DIRECTIONS FOR THIS TASK: Could you copy, word for word, only the lines from the one containing "Leidenschaft und Enthusiasmus" through the last line of the records below, both included?

RECORDS PROVIDED:
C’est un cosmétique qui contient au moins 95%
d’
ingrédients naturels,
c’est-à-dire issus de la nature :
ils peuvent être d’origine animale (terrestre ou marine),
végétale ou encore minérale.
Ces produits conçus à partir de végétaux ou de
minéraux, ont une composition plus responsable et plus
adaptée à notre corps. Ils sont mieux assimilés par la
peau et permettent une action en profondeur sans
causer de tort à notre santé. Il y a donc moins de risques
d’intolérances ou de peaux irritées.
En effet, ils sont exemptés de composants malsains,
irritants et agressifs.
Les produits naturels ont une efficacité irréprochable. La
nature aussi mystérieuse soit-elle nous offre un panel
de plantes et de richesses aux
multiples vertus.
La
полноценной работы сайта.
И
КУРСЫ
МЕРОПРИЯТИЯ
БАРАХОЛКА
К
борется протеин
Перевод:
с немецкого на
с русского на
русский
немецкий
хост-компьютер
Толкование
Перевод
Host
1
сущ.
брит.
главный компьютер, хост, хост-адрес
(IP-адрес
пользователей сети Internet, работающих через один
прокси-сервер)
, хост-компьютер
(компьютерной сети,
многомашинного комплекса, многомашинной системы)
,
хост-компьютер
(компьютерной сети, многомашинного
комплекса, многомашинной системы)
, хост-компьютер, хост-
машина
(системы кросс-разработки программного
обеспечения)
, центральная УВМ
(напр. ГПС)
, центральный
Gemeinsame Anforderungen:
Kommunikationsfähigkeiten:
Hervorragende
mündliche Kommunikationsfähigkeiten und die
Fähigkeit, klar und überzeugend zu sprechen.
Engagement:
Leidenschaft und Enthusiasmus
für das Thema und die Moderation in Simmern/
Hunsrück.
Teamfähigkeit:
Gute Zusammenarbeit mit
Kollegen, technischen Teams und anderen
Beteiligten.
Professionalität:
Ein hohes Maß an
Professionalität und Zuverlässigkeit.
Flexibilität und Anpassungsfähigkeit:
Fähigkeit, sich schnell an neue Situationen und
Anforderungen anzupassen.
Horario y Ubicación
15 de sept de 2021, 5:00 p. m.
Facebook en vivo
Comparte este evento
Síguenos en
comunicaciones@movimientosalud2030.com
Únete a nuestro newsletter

EXERCISE RESPONSE:
Leidenschaft und Enthusiasmus
für das Thema und die Moderation in Simmern/
Hunsrück.
Teamfähigkeit:
Gute Zusammenarbeit mit
Kollegen, technischen Teams und anderen
Beteiligten.
Professionalität:
Ein hohes Maß an
Professionalität und Zuverlässigkeit.
Flexibilität und Anpassungsfähigkeit:
Fähigkeit, sich schnell an neue Situationen und
Anforderungen anzupassen.
Horario y Ubicación
15 de sept de 2021, 5:00 p. m.
Facebook en vivo
Comparte este evento
Síguenos en
comunicaciones@movimientosalud2030.com
Únete a nuestro newsletter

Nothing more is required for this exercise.